──────── Dataset content ────────

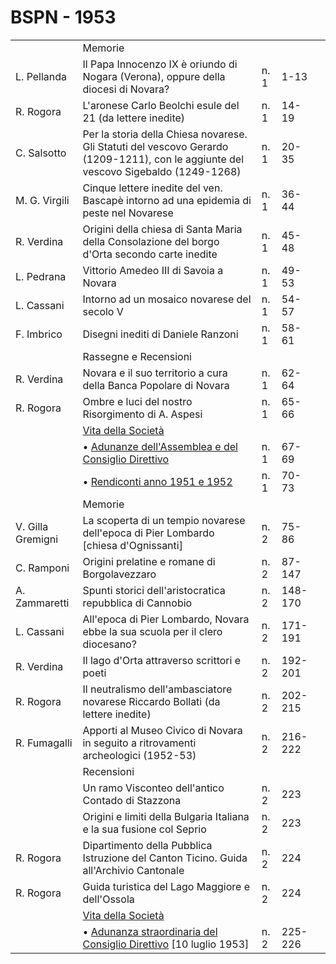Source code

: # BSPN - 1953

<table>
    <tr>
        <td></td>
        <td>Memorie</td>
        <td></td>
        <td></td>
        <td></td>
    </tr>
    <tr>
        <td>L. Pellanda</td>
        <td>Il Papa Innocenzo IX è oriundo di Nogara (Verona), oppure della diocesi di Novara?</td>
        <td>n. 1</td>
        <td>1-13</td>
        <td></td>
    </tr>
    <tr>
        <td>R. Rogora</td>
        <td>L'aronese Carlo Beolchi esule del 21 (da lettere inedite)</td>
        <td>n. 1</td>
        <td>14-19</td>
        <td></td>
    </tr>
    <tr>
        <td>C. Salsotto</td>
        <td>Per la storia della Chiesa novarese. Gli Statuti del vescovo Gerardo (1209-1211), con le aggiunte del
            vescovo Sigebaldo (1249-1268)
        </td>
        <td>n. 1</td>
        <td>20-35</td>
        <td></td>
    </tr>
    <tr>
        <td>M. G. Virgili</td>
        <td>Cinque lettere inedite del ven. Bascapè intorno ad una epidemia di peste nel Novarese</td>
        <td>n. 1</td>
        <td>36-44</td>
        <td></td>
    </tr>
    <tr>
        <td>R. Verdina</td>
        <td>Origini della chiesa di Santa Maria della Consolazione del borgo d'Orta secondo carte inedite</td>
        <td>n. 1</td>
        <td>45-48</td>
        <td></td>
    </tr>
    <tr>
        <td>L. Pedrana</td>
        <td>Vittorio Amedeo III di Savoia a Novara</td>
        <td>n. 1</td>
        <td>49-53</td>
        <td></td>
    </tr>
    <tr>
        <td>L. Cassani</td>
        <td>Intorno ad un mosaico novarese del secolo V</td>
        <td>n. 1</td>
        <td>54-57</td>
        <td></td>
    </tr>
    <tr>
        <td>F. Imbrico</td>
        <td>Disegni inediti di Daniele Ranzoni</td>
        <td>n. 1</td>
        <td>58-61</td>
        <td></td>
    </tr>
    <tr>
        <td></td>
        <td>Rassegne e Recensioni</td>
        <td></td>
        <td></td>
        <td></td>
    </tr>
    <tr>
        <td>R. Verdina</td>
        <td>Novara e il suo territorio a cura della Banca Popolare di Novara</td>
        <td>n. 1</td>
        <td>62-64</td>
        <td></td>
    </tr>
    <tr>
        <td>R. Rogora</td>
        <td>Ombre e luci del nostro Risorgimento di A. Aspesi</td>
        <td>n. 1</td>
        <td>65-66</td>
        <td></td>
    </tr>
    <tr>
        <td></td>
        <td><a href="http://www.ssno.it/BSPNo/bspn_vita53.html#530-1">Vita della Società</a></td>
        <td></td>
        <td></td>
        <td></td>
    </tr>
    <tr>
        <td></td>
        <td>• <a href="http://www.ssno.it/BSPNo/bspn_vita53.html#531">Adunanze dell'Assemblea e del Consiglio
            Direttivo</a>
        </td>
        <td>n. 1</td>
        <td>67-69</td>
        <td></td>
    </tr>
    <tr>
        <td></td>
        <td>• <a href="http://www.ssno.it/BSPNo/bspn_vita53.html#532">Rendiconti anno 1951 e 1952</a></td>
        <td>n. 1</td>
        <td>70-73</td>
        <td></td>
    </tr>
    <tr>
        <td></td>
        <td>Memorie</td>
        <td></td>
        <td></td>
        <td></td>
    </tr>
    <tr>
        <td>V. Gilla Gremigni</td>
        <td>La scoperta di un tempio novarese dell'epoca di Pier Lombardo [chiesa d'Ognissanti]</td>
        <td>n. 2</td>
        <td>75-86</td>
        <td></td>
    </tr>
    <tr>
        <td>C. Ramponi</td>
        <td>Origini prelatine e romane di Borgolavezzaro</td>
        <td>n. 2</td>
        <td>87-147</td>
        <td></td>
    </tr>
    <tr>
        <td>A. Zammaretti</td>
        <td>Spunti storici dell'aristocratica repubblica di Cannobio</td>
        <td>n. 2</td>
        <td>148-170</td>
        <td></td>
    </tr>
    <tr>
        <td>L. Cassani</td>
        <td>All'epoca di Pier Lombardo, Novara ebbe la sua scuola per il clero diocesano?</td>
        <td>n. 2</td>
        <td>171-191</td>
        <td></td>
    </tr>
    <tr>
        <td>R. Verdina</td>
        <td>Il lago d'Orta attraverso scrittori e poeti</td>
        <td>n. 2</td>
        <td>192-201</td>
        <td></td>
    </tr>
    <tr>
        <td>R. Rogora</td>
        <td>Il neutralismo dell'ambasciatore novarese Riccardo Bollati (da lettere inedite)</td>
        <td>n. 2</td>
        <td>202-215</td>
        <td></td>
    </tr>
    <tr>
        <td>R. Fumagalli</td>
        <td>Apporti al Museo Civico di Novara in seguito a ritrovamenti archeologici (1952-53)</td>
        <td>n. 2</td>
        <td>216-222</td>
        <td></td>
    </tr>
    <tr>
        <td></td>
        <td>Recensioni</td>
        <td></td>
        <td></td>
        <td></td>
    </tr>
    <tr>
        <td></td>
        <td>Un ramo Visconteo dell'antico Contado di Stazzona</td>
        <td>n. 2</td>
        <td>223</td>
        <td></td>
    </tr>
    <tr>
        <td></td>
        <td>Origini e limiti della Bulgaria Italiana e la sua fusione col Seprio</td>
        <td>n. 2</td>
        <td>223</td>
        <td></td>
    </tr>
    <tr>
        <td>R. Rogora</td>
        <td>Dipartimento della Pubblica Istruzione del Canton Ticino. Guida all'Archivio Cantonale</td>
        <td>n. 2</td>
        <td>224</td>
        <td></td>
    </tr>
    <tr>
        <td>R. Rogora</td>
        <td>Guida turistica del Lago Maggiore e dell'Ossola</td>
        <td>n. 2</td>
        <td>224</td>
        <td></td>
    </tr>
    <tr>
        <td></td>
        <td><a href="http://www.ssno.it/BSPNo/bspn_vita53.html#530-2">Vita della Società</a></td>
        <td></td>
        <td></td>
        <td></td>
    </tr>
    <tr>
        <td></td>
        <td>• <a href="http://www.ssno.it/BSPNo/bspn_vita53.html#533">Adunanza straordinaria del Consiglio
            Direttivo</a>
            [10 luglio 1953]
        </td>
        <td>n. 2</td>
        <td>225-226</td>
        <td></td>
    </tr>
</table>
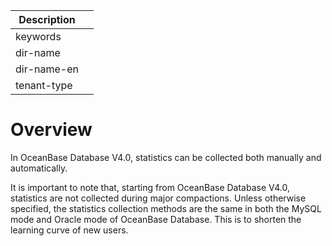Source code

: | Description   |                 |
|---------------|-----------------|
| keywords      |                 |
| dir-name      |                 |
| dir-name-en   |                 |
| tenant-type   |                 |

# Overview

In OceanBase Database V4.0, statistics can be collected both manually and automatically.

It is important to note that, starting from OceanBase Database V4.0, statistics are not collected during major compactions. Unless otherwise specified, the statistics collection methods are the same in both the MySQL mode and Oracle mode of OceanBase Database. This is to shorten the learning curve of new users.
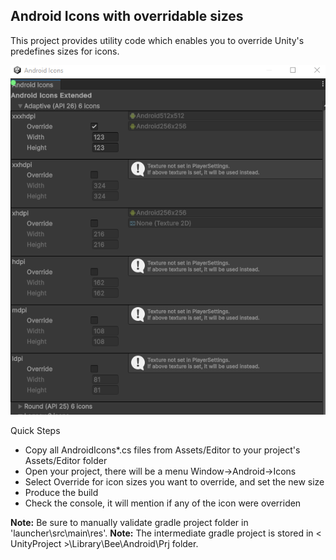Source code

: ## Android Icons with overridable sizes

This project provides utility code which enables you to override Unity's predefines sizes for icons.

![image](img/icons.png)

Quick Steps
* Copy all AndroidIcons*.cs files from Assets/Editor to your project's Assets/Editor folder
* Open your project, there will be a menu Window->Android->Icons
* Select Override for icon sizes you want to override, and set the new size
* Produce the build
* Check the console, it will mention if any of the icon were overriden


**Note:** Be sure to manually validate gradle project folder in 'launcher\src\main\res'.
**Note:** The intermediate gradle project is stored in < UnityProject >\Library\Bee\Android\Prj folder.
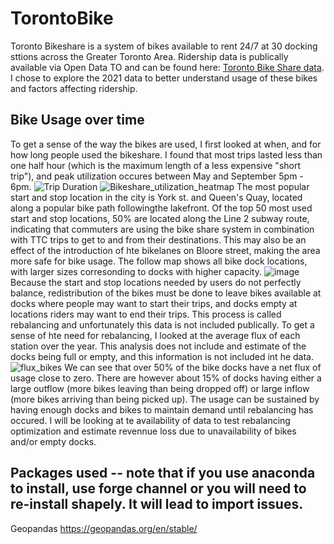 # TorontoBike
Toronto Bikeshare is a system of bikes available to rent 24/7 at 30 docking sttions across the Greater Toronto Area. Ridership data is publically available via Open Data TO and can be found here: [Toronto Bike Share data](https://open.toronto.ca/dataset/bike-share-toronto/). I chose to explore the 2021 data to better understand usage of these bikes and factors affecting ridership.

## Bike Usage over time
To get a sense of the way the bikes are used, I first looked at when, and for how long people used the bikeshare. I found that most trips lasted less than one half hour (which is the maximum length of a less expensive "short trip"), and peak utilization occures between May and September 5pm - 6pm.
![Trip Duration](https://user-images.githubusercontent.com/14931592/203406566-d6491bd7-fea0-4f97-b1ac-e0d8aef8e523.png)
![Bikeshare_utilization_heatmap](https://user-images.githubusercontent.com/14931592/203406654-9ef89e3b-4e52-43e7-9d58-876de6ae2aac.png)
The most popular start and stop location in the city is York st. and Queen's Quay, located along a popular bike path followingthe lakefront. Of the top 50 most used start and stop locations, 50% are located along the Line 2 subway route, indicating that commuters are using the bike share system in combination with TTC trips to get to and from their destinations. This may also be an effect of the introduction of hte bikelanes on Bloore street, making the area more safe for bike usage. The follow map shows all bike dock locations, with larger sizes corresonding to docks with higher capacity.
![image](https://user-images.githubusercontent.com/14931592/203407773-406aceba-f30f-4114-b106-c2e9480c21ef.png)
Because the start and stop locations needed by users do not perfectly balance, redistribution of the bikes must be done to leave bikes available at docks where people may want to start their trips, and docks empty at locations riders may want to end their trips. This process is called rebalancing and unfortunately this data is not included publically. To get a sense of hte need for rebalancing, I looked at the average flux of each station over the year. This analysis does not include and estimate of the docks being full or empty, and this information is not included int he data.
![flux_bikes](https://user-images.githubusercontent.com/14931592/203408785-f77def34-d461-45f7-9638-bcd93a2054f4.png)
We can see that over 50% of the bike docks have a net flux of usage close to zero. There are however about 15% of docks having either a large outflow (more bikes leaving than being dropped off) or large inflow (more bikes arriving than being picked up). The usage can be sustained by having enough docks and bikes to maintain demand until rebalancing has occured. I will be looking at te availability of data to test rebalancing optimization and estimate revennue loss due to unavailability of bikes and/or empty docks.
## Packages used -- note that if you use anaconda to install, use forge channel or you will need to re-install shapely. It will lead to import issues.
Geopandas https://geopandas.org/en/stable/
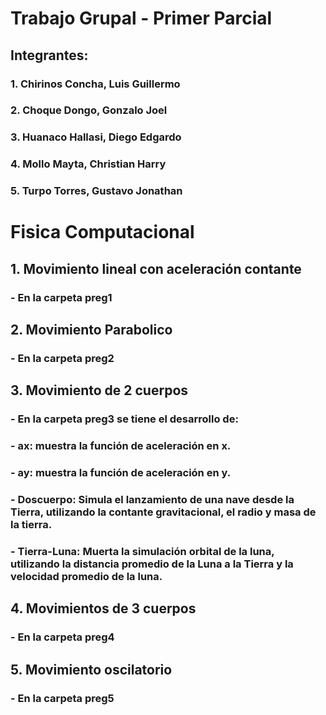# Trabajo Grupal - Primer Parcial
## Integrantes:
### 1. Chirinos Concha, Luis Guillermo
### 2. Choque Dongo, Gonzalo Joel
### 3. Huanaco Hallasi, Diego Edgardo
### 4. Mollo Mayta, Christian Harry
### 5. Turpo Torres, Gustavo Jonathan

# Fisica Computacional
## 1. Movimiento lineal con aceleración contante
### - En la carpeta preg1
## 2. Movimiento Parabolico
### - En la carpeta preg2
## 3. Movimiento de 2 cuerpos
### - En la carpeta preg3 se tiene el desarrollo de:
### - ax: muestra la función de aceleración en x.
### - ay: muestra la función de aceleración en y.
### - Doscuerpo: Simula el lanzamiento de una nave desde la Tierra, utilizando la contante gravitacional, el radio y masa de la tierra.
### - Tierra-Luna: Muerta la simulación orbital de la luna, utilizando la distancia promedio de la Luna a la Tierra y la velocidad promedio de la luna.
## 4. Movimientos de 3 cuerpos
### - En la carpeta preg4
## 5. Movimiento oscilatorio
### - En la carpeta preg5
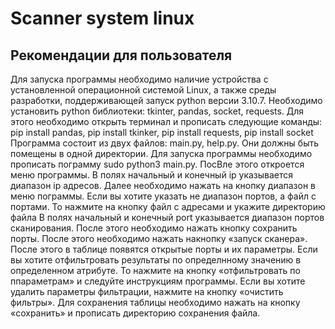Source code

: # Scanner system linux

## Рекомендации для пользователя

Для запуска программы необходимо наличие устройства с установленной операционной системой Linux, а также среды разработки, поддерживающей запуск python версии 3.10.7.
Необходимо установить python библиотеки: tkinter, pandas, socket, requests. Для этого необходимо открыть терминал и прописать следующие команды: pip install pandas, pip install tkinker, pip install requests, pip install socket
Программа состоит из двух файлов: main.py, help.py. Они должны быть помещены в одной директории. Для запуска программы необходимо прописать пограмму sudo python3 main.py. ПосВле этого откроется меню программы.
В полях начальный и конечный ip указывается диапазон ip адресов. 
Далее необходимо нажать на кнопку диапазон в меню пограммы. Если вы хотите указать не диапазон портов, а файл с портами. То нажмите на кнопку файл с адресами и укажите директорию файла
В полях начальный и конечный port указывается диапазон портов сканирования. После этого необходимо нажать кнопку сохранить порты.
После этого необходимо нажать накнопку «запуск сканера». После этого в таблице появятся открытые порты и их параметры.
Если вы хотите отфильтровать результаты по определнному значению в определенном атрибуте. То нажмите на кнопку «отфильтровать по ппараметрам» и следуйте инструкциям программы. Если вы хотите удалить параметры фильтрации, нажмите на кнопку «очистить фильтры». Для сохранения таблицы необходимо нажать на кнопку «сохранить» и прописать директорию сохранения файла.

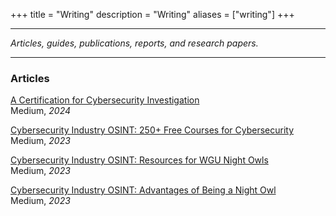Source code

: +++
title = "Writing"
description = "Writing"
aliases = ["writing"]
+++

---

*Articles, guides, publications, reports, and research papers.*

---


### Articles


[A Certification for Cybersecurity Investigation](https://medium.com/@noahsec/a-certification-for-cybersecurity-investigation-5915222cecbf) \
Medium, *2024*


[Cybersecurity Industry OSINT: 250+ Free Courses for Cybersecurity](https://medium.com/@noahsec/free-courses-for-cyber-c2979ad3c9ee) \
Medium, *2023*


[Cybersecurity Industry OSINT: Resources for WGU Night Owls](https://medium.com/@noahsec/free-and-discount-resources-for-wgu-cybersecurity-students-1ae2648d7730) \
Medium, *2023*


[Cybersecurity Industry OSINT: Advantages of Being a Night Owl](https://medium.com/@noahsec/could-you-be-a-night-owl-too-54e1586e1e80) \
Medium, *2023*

────────

[To-do item]
Please copy out the lines word for word, starting at the one that contains "Quick Steps" and ending at the one that contains "Toronto Bikeshare is", with both of those included. Leave the pictures out of your answer.

[Reply to the exercise]
Quick Steps
* Copy all AndroidIcons*.cs files from Assets/Editor to your project's Assets/Editor folder
* Open your project, there will be a menu Window->Android->Icons
* Select Override for icon sizes you want to override, and set the new size
* Produce the build
* Check the console, it will mention if any of the icon were overriden


**Note:** Be sure to manually validate gradle project folder in 'launcher\src\main\res'.
**Note:** The intermediate gradle project is stored in < UnityProject >\Library\Bee\Android\Prj folder.
 # TorontoBike
Toronto Bikeshare is a system of bikes available to rent 24/7 at 30 docking sttions across the Greater Toronto Area. Ridership data is publically available via Open Data TO and can be found here: [Toronto Bike Share data](https://open.toronto.ca/dataset/bike-share-toronto/). I chose to explore the 2021 data to better understand usage of these bikes and factors affecting ridership.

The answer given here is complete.